_YOUR OBJECTIVE_
In the entries below, repeat only the lines between those holding "Alle Preise inkl." and "kersttrui Rudolf het", inclusive. Leave pictures out.

_LISTED RECORDS_
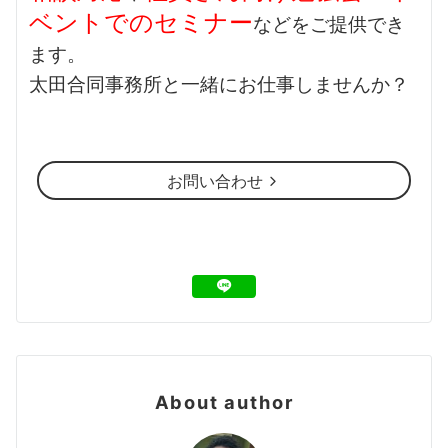
ベントでのセミナー
などをご提供でき
ます。
太田合同事務所と一緒にお仕事しませんか？
お問い合わせ
About author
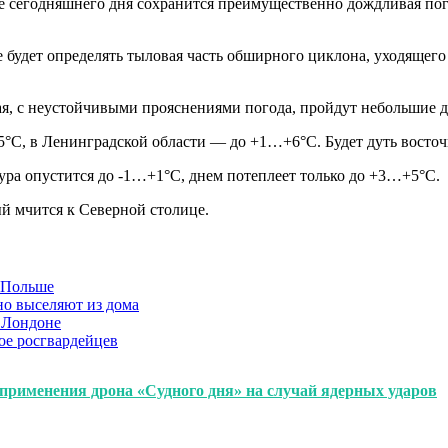
ние сегодняшнего дня сохранится преимущественно дождливая п
 будет определять тыловая часть обширного циклона, уходящег
ная, с неустойчивыми прояснениями погода, пройдут небольшие 
°С, в Ленинградской области — до +1…+6°С. Будет дуть восточн
тура опустится до -1…+1°С, днем потеплеет только до +3…+5°С.
й мчится к Северной столице.
в Польше
но выселяют из дома
 Лондоне
ое росгвардейцев
 применения дрона «Судного дня» на случай ядерных ударов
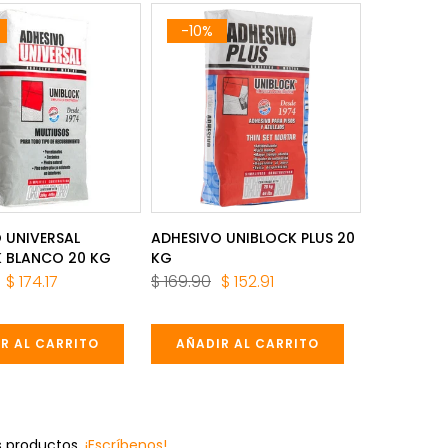
-10%
 UNIVERSAL
ADHESIVO UNIBLOCK PLUS 20
 BLANCO 20 KG
KG
$ 174.17
$ 169.90
$ 152.91
R AL CARRITO
AÑADIR AL CARRITO
 productos.
¡Escríbenos!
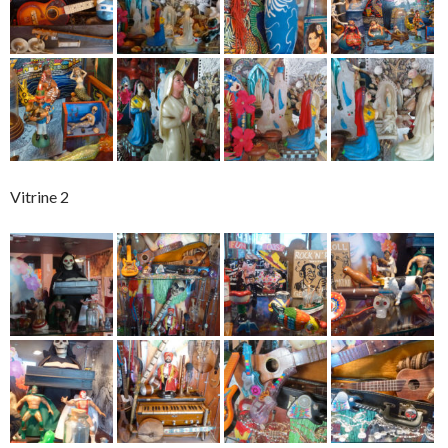
Vitrine 2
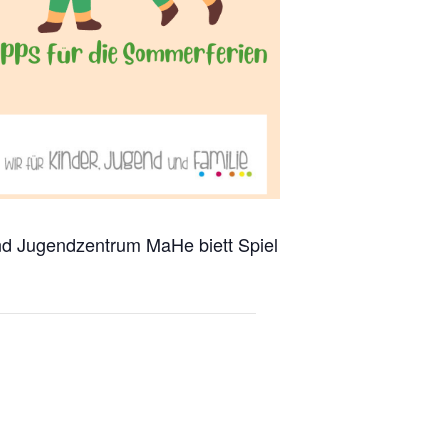
und Jugendzentrum MaHe biett Spiel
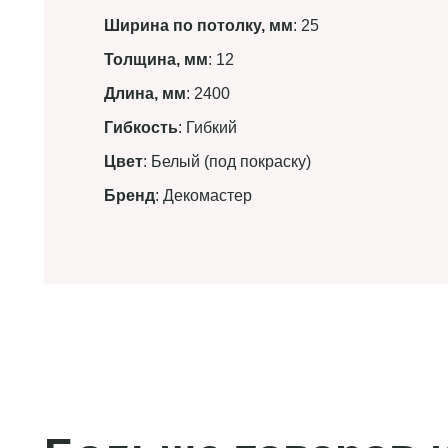
Ширина по потолку, мм
: 25
Толщина, мм
: 12
Длина, мм
: 2400
Гибкость
: Гибкий
Цвет
: Белый (под покраску)
Бренд
: Декомастер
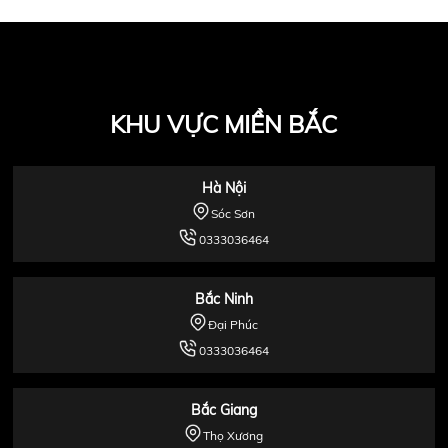
KHU VỰC MIỀN BẮC
Hà Nội
Sóc Sơn
0333036464
Bắc Ninh
Đại Phúc
0333036464
Bắc Giang
Thọ Xương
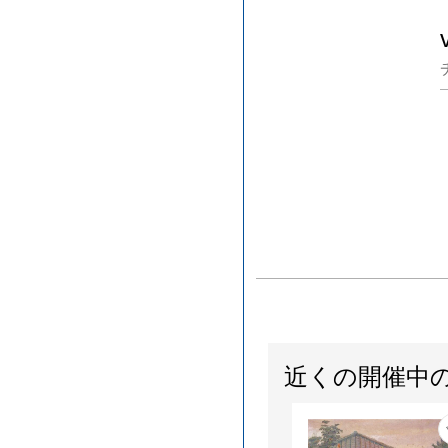
近くの開催中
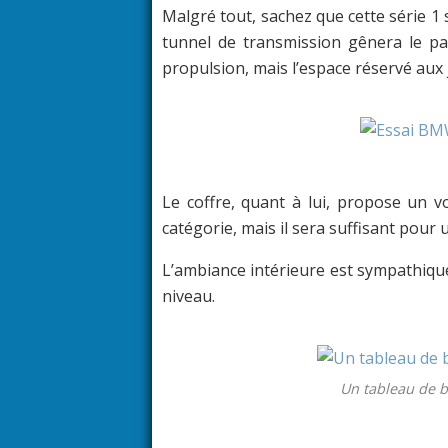
Malgré tout, sachez que cette série 1 
tunnel de transmission gênera le pa
propulsion, mais l’espace réservé aux 
Le coffre, quant à lui, propose un v
catégorie, mais il sera suffisant pour u
L’ambiance intérieure est sympathique 
niveau.
Un tableau de b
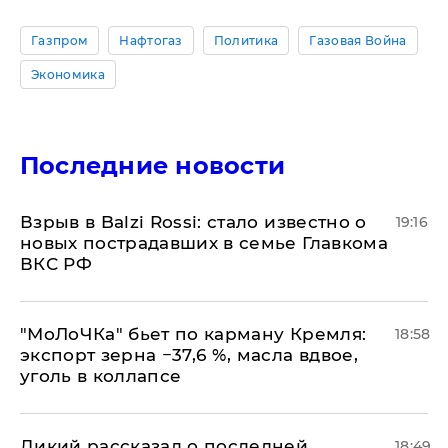
Газпром
Нафтогаз
Политика
Газовая Война
Экономика
Последние новости
Взрыв в Balzi Rossi: стало известно о
19:16
новых пострадавших в семье Главкома
ВКС РФ
​"МоЛоЧКа" бьет по карману Кремля:
18:58
экспорт зерна −37,6 %, масла вдвое,
уголь в коллапсе
Дикий рассказал о последней
18:49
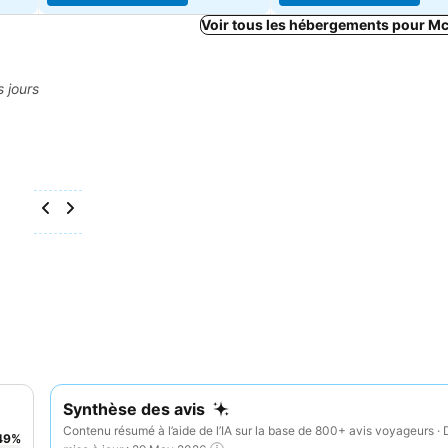
Voir tous les hébergements pour 
s jours
Synthèse des avis
Contenu résumé à l’aide de l’IA sur la base de 800+ avis voyageurs · 
49
%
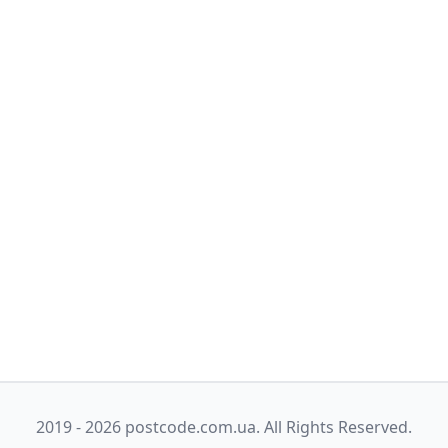
2019 - 2026 postcode.com.ua. All Rights Reserved.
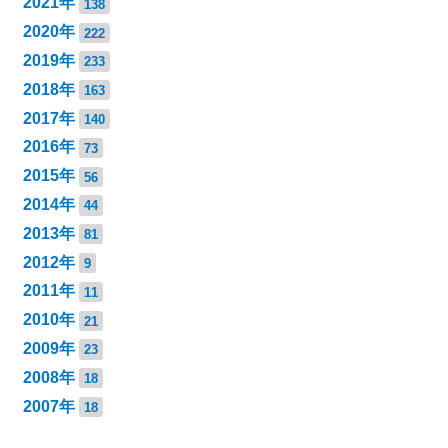
2021年
138
2020年
222
2019年
233
2018年
163
2017年
140
2016年
73
2015年
56
2014年
44
2013年
81
2012年
9
2011年
11
2010年
21
2009年
23
2008年
18
2007年
18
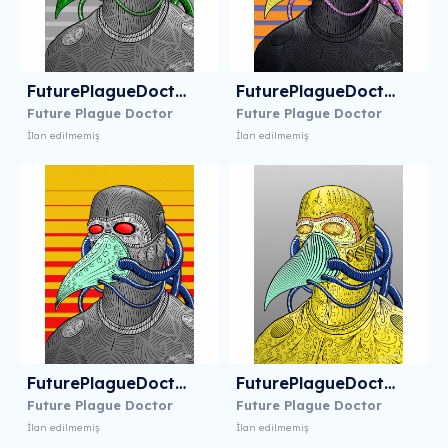
FuturePlagueDoctor 3
FuturePlagueDoctor 4
Future Plague Doctor
Future Plague Doctor
İlan edilmemiş
İlan edilmemiş
FuturePlagueDoctor 5
FuturePlagueDoctor 6
Future Plague Doctor
Future Plague Doctor
İlan edilmemiş
İlan edilmemiş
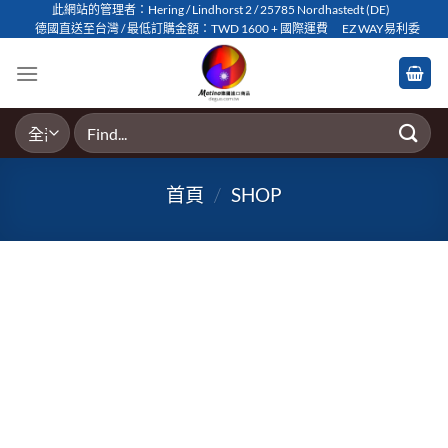
Skip
此網站的管理者：Hering / Lindhorst 2 / 25785 Nordhastedt (DE)
德國直送至台灣 / 最低訂購金額：TWD 1600 + 國際運費
EZ WAY易利委
to
content
搜
尋
關
首頁
/
SHOP
鍵
字:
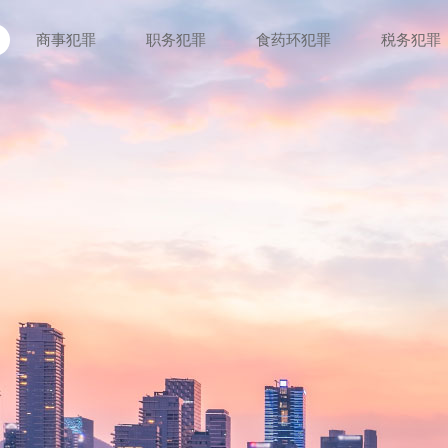
商事犯罪
职务犯罪
食药环犯罪
税务犯罪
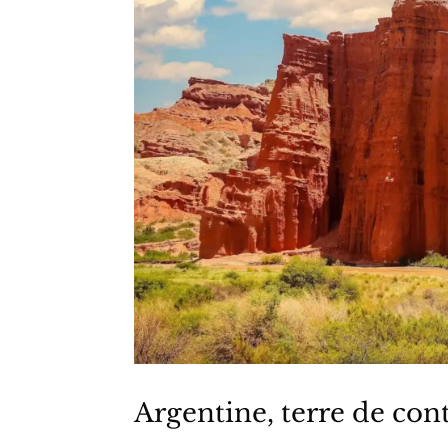
Argentine, terre de cont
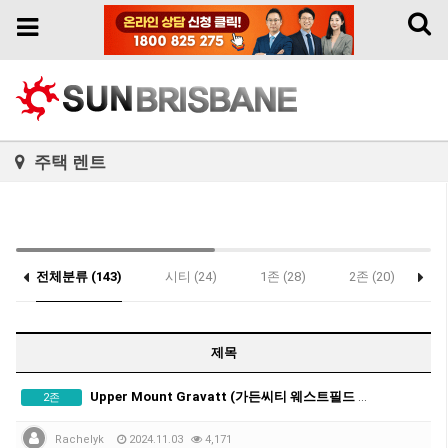
Toggl
Toggle
naviga
navigation
주택 렌트
전체분류 (143)
시티 (24)
1존 (28)
2존 (20)
3
제목
Upper Mount Gravatt (가든씨티 웨스트필드 걸어서 10분거리 아파트) 가구포함
2존
Rachelyk
2024.11.03
4,171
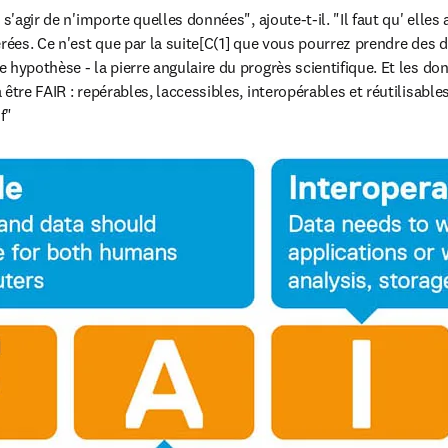
s'agir de n'importe quelles données", ajoute-t-il. "Il faut qu' elles a
érées. Ce n'est que par la suite[C(1] que vous pourrez prendre des d
 hypothèse - la pierre angulaire du progrès scientifique. Et les don
être FAIR : repérables, laccessibles, interopérables et réutilisables
f"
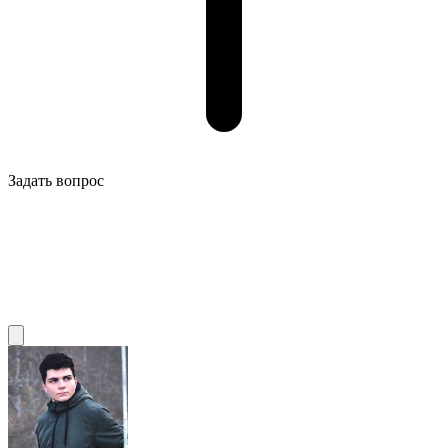
Задать вопрос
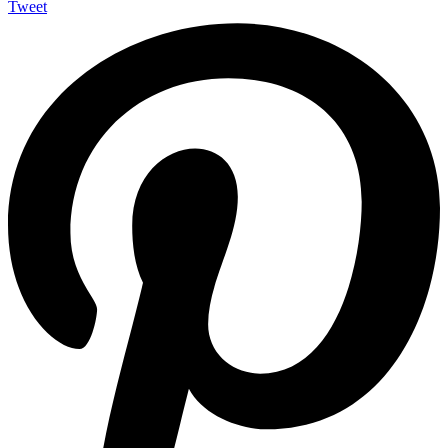
Tweet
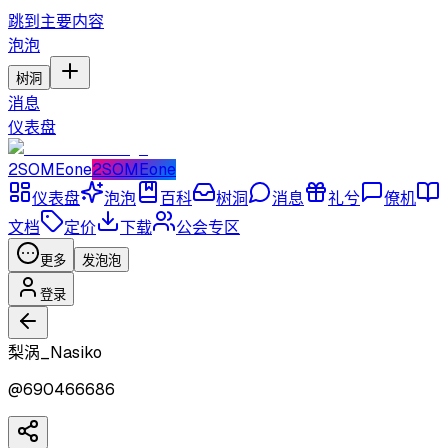
跳到主要内容
泡泡
树洞
消息
仪表盘
2SOMEone
2SOMEone
仪表盘
泡泡
百科
树洞
消息
礼兮
僚机
文档
定价
下载
公会专区
更多
发泡泡
登录
梨涡_Nasiko
@
690466686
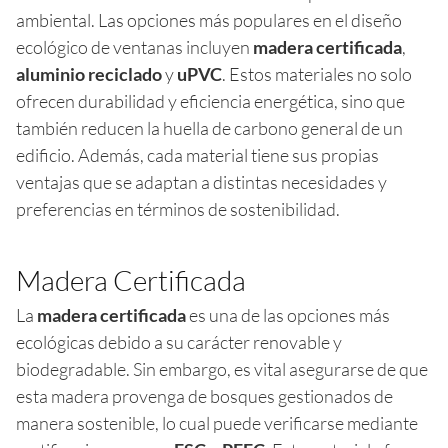
ambiental. Las opciones más populares en el diseño
ecológico de ventanas incluyen
madera certificada
,
aluminio reciclado
y
uPVC
. Estos materiales no solo
ofrecen durabilidad y eficiencia energética, sino que
también reducen la huella de carbono general de un
edificio. Además, cada material tiene sus propias
ventajas que se adaptan a distintas necesidades y
preferencias en términos de sostenibilidad.
Madera Certificada
La
madera certificada
es una de las opciones más
ecológicas debido a su carácter renovable y
biodegradable. Sin embargo, es vital asegurarse de que
esta madera provenga de bosques gestionados de
manera sostenible, lo cual puede verificarse mediante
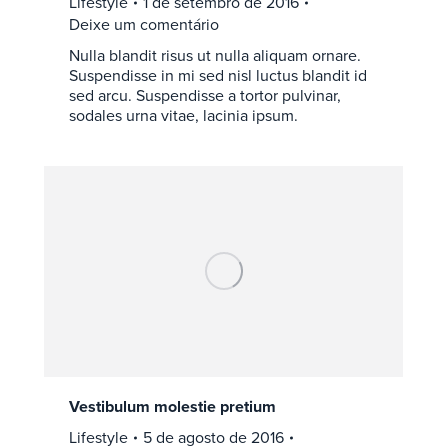
Lifestyle
1 de setembro de 2016
Deixe um comentário
Nulla blandit risus ut nulla aliquam ornare.
Suspendisse in mi sed nisl luctus blandit id
sed arcu. Suspendisse a tortor pulvinar,
sodales urna vitae, lacinia ipsum.
Vestibulum molestie pretium
Lifestyle
5 de agosto de 2016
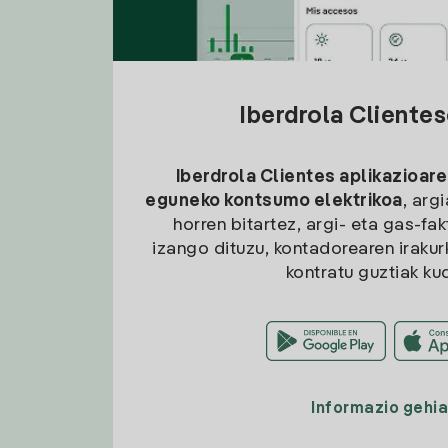
Iberdrola Cliente
Iberdrola Clientes aplikazioare
eguneko kontsumo elektrikoa
, arg
horren bitartez, argi- eta gas-fa
izango dituzu, kontadorearen irakurk
kontratu guztiak ku
Informazio gehi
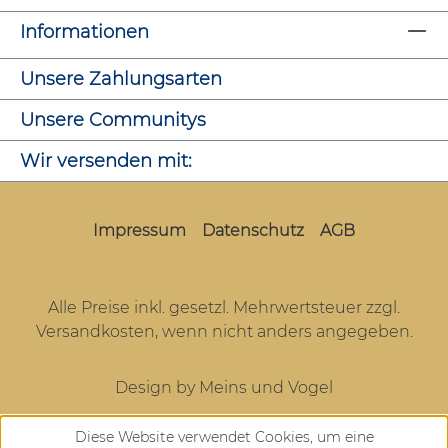
Informationen
Unsere Zahlungsarten
Unsere Communitys
Wir versenden mit:
Impressum
Datenschutz
AGB
Alle Preise inkl. gesetzl. Mehrwertsteuer zzgl.
Versandkosten
, wenn nicht anders angegeben.
Design by Meins und Vogel
Diese Website verwendet Cookies, um eine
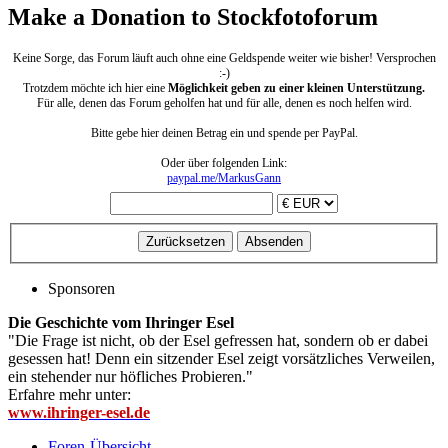
Make a Donation to Stockfotoforum
Keine Sorge, das Forum läuft auch ohne eine Geldspende weiter wie bisher! Versprochen
:-)
Trotzdem möchte ich hier eine
Möglichkeit geben zu einer kleinen Unterstützung.
Für alle, denen das Forum geholfen hat und für alle, denen es noch helfen wird.
Bitte gebe hier deinen Betrag ein und spende per PayPal.
Oder über folgenden Link:
paypal.me/MarkusGann
Sponsoren
Die Geschichte vom Ihringer Esel
"Die Frage ist nicht, ob der Esel gefressen hat, sondern ob er dabei
gesessen hat! Denn ein sitzender Esel zeigt vorsätzliches Verweilen,
ein stehender nur höfliches Probieren."
Erfahre mehr unter:
www.ihringer-esel.de
Foren-Übersicht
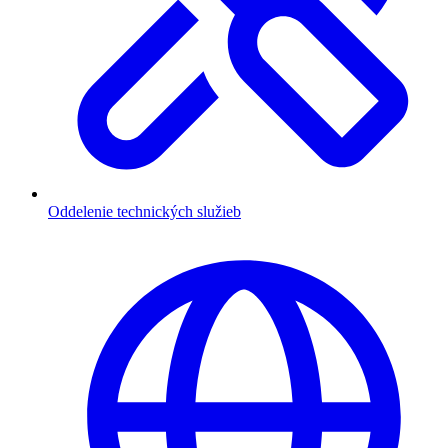
Oddelenie technických služieb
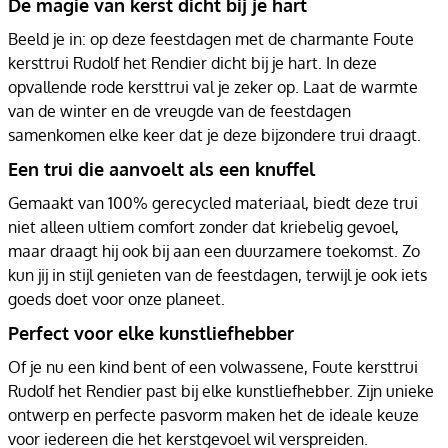
De magie van kerst dicht bij je hart
Beeld je in: op deze feestdagen met de charmante Foute
kersttrui Rudolf het Rendier dicht bij je hart. In deze
opvallende rode kersttrui val je zeker op. Laat de warmte
van de winter en de vreugde van de feestdagen
samenkomen elke keer dat je deze bijzondere trui draagt.
Een trui die aanvoelt als een knuffel
Gemaakt van 100% gerecycled materiaal, biedt deze trui
niet alleen ultiem comfort zonder dat kriebelig gevoel,
maar draagt hij ook bij aan een duurzamere toekomst. Zo
kun jij in stijl genieten van de feestdagen, terwijl je ook iets
goeds doet voor onze planeet.
Perfect voor elke kunstliefhebber
Of je nu een kind bent of een volwassene, Foute kersttrui
Rudolf het Rendier past bij elke kunstliefhebber. Zijn unieke
ontwerp en perfecte pasvorm maken het de ideale keuze
voor iedereen die het kerstgevoel wil verspreiden.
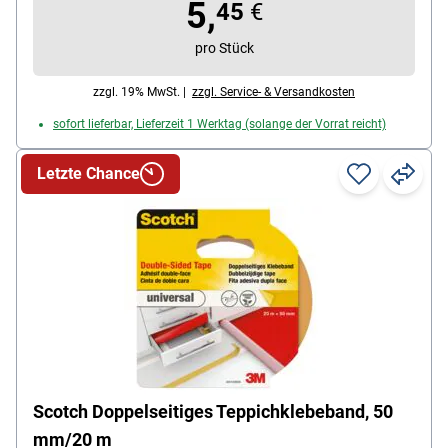
5,
45
€
pro Stück
zzgl. 19% MwSt. |
zzgl. Service- & Versandkosten
sofort lieferbar, Lieferzeit 1 Werktag (solange der Vorrat reicht)
Letzte Chance
Scotch Doppelseitiges Teppichklebeband, 50
mm/20 m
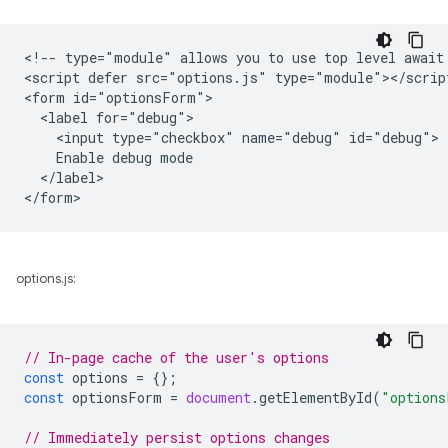
<!-- type="module" allows you to use top level await 
<script defer src="options.js" type="module"></script
<form id="optionsForm">

  <label for="debug">

    <input type="checkbox" name="debug" id="debug">

    Enable debug mode

  </label>

options.js:
// In-page cache of the user's options
const
options
=
{};
const
optionsForm
=
document
.
getElementById
(
"options
// Immediately persist options changes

_EXERCISE SOLUTION_
Alle Preise inkl. gesetzl. Mehrwertsteuer zzgl.
Versandkosten
, wenn nicht anders angegeben.
Design by Meins und Vogel
Diese Website verwendet Cookies, um eine
Make a Donation to Stockfotoforum
Keine Sorge, das Forum läuft auch ohne eine Geldspende weiter wie bisher! Versprochen
:-)
Trotzdem möchte ich hier eine
Möglichkeit geben zu einer kleinen Unterstützung.
Für alle, denen das Forum geholfen hat und für alle, denen es noch helfen wird.
Bitte gebe hier deinen Betrag ein und spende per PayPal.
Oder über folgenden Link:
paypal.me/MarkusGann
Sponsoren
Die Geschichte vom Ihringer Esel
"Die Frage ist nicht, ob der Esel gefressen hat, sondern ob er dabei
gesessen hat! Denn ein sitzender Esel zeigt vorsätzliches Verweilen,
ein stehender nur höfliches Probieren."
Erfahre mehr unter:
www.ihringer-esel.de
Foren-Übersicht
Oddelenie technických služieb
De magie van kerst dicht bij je hart
Beeld je in: op deze feestdagen met de charmante Foute
kersttrui Rudolf het Rendier dicht bij je hart. In deze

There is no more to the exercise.